Deux mois après la vague d'attentats qui s'est abattue sur la France, Louis Caprioli, ancien sous-directeur chargé de la lutte contre le terrorisme à la Direction de la surveillance du territoire (DST), revient pour Challenges sur la lutte contre le terrorisme.

Presque deux mois jour pour jour après l’attentat de Charlie Hebdo, le gouvernement a-t-il pris les bonnes mesures pour lutter contre le terrorisme ?

Il faut déjà dire qu’il avait pris conscience de cette menace avec la loi de novembre 2014 qui crée notamment une interdiction de sortie du territoire pour entraver les départs de candidats au djihad en Syrie. La législation est adaptée. Les annonces de Manuel Valls fin janvier vont évidemment dans le bon sens avec la création de 2.680 emplois supplémentaires pour lutter contre le terrorisme au cours des trois prochaines années. Mais elles sont clairement insuffisantes. Il faudrait créer ces postes tout de suite, dans trois ans ce sera trop tard. Il faut aussi recruter beaucoup plus de personnes pour surveiller et enquêter sur ces filières djihadistes. Le gouvernement dit que les services antiterroristes français doivent surveiller 3.000 personnes. Personnellement, je pense que la fourchette est plutôt comprise entre 3.500 et 4.500, mais toutes ces personnes sont en contacts avec tout un tas d’autres individus, c’est donc un boulot titanesque. La Direction générale de la sécurité intérieure (DGSI) qui emploie 3.300 personnes n’est pas assez armée pour cela.
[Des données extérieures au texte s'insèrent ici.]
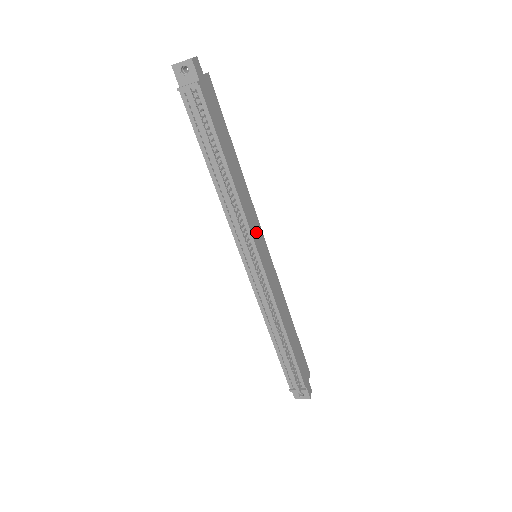
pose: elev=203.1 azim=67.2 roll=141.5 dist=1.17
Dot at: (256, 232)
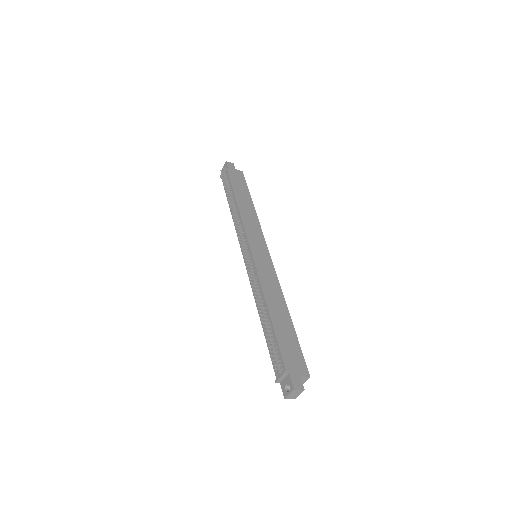
Dot at: (255, 237)
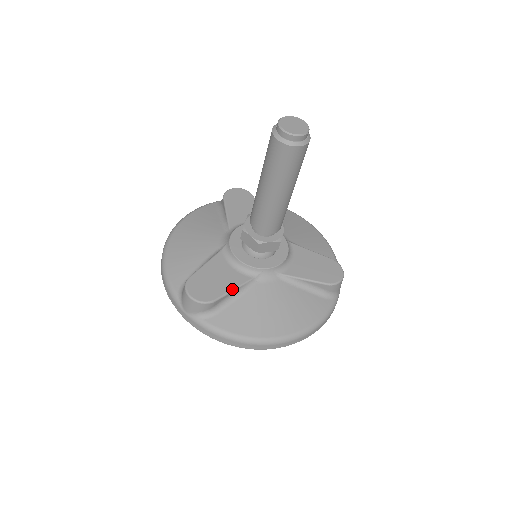
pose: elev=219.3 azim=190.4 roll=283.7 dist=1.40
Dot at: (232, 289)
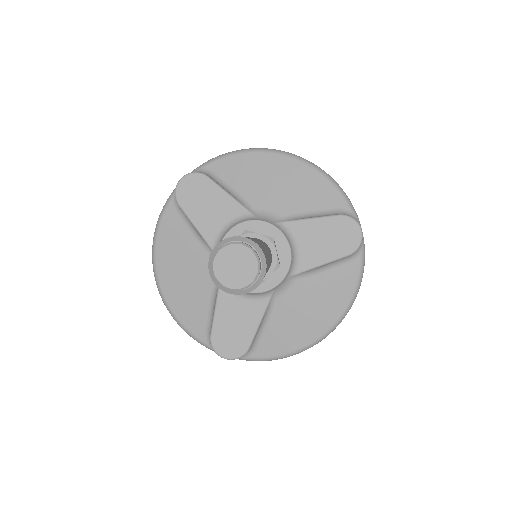
Dot at: (257, 326)
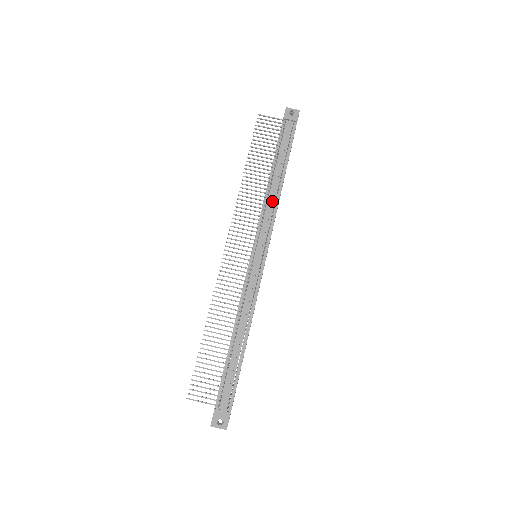
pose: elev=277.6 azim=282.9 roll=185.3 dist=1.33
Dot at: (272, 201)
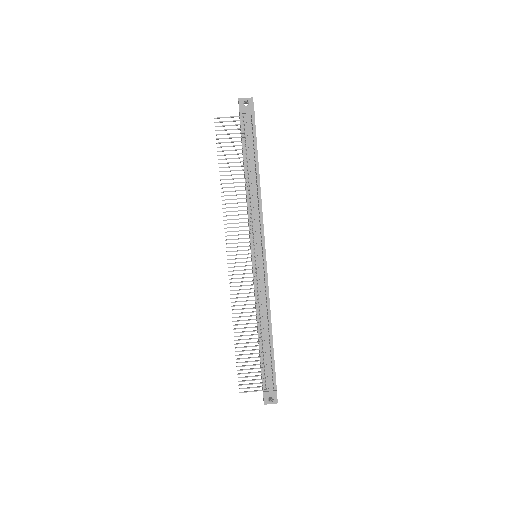
Dot at: (255, 203)
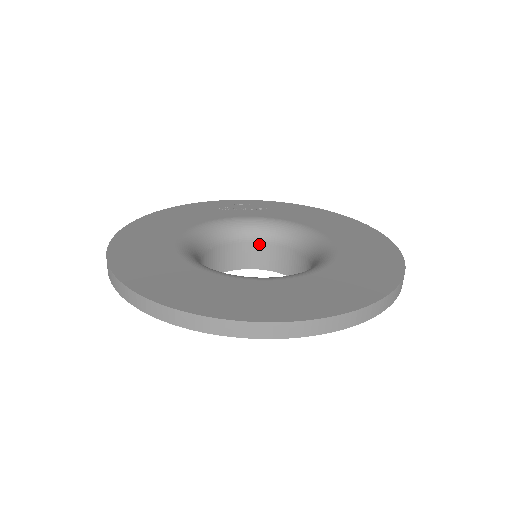
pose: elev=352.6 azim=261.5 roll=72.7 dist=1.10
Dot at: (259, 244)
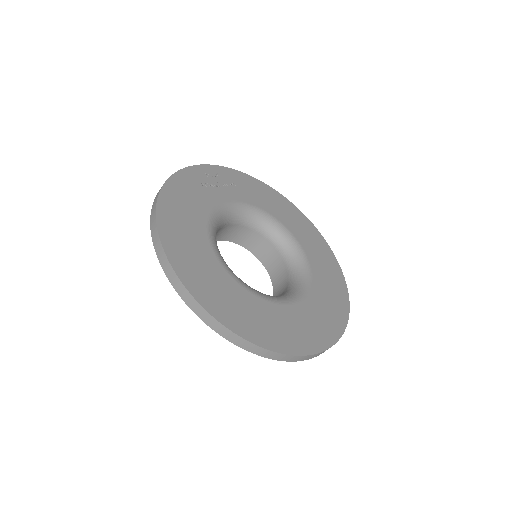
Dot at: (235, 226)
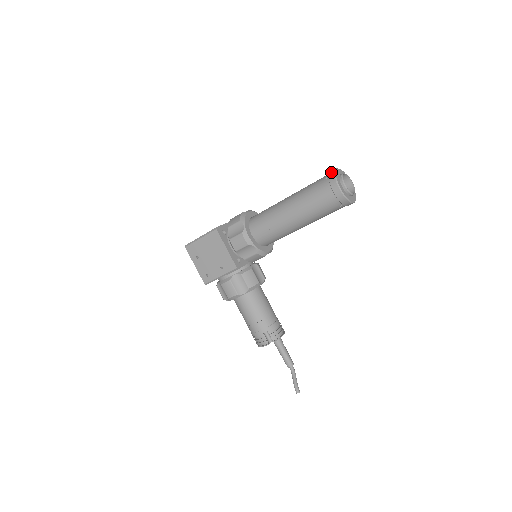
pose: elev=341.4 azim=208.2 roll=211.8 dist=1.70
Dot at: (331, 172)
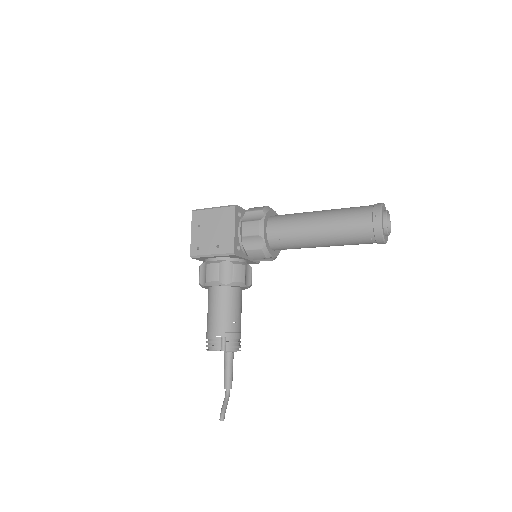
Dot at: (378, 203)
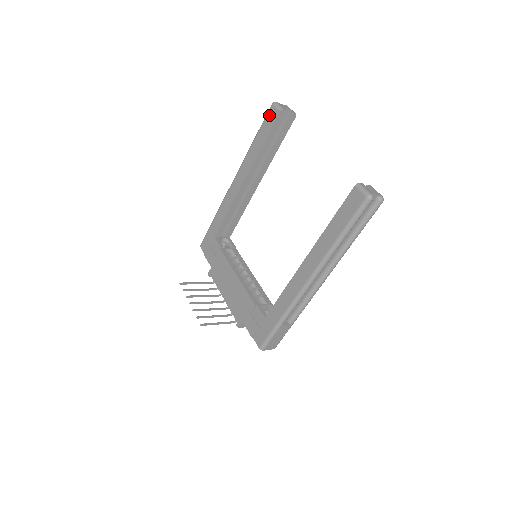
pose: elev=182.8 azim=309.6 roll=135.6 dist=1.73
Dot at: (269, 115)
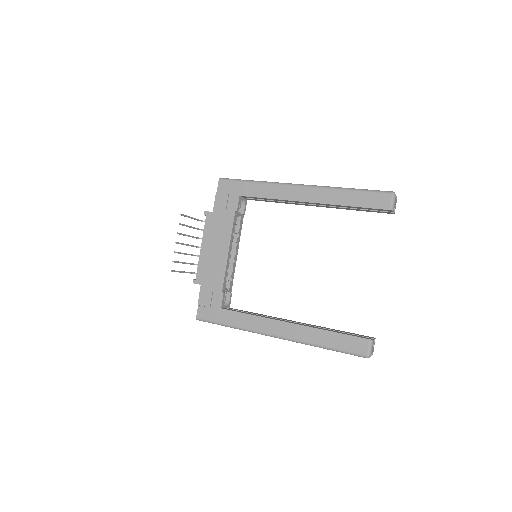
Dot at: (380, 197)
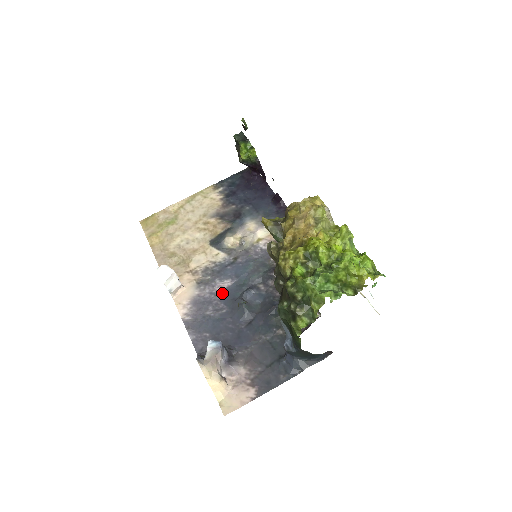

Je suis également partisan de créer une task force qui regrouperait les différents services de lutte contre le terrorisme. La création d’un service d’interception qui relèverait du gouvernement et non d’un service, comme l’ont fait les Anglais, permettrait aussi de gagner en efficacité. Il n’est par exemple pas normal que les Américains aient pu intercepter des communications de Mohammed Merah et plus récemment des frères Kouachi.
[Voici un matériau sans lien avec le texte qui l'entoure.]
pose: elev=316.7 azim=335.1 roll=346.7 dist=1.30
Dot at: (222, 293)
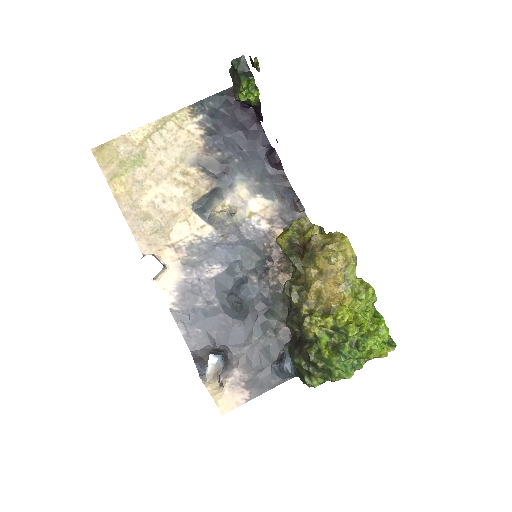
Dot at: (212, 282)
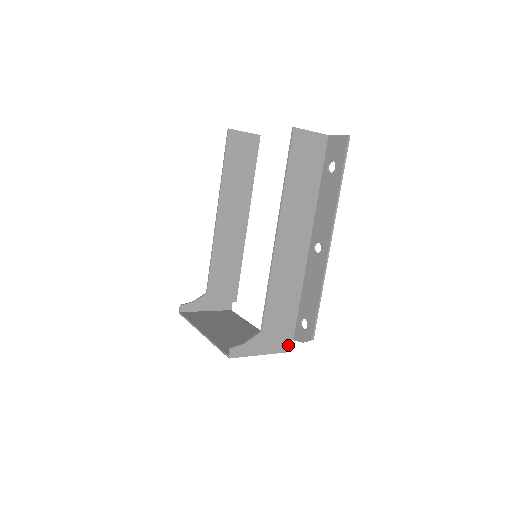
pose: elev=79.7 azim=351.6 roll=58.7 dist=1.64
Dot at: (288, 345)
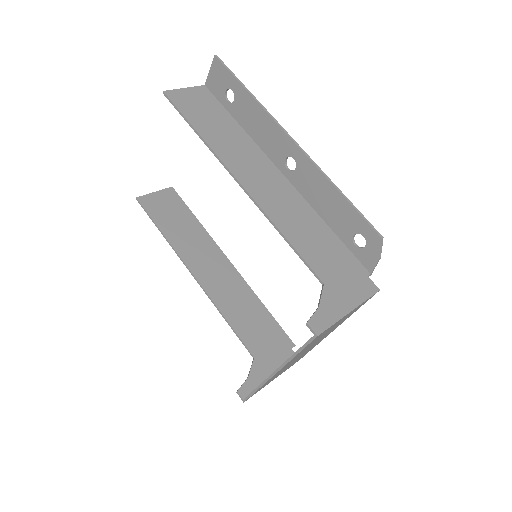
Dot at: (371, 283)
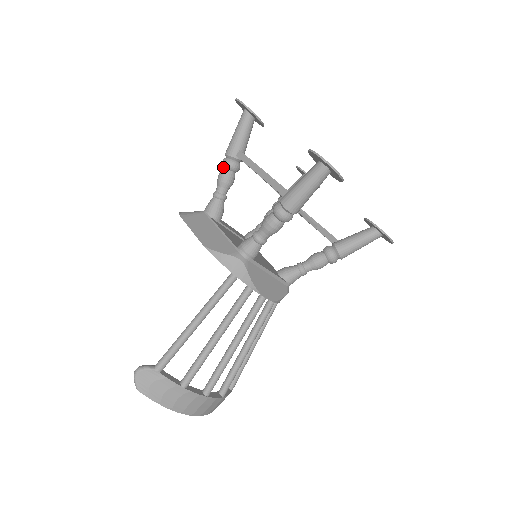
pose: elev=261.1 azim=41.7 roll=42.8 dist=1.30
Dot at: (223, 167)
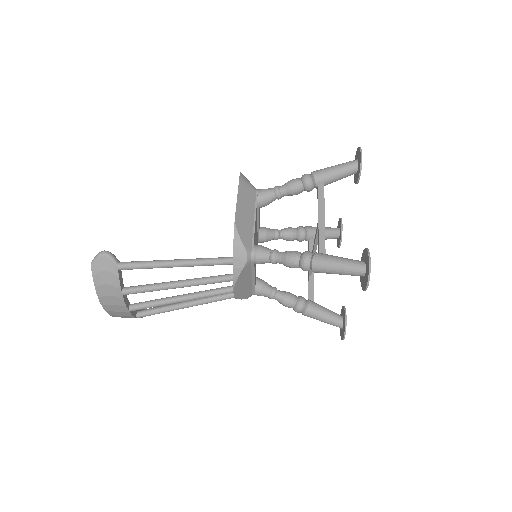
Dot at: (302, 179)
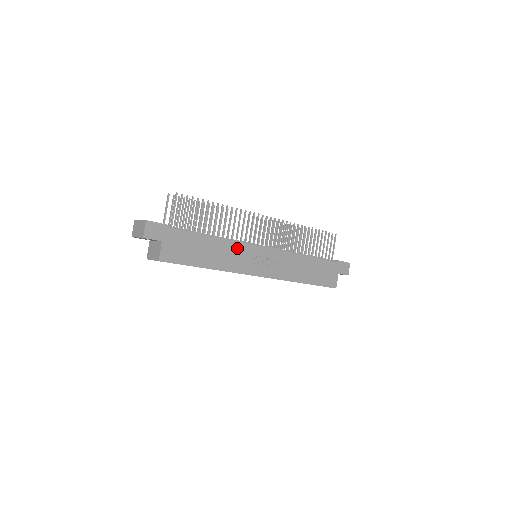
Comment faire face aux recrutements sur les réseaux sociaux de ces futurs djihadistes ?

C’est mission impossible. Dès que Twitter ferme un compte, il y en a dix qui réapparaissent. Sur Facebook, c’est également très difficile d’intervenir même si les services français font beaucoup de veille. L’Etat islamique, par exemple, a une communication époustouflante de gravité. Les vidéos ressemblent à des blockbusters et sont dans toutes les langues. Elles arrivent à faire prendre conscience aux djihadistes qu’ils font partie d’une même communauté. Le succès est en tout cas au rendez-vous, puisque rien qu’en France, le nombre de personnes engagées dans les filières djihadistes ne cesse d’augmenter (elles sont environ 1.400 selon le gouvernement contre 555 un an plus tôt, NDLR).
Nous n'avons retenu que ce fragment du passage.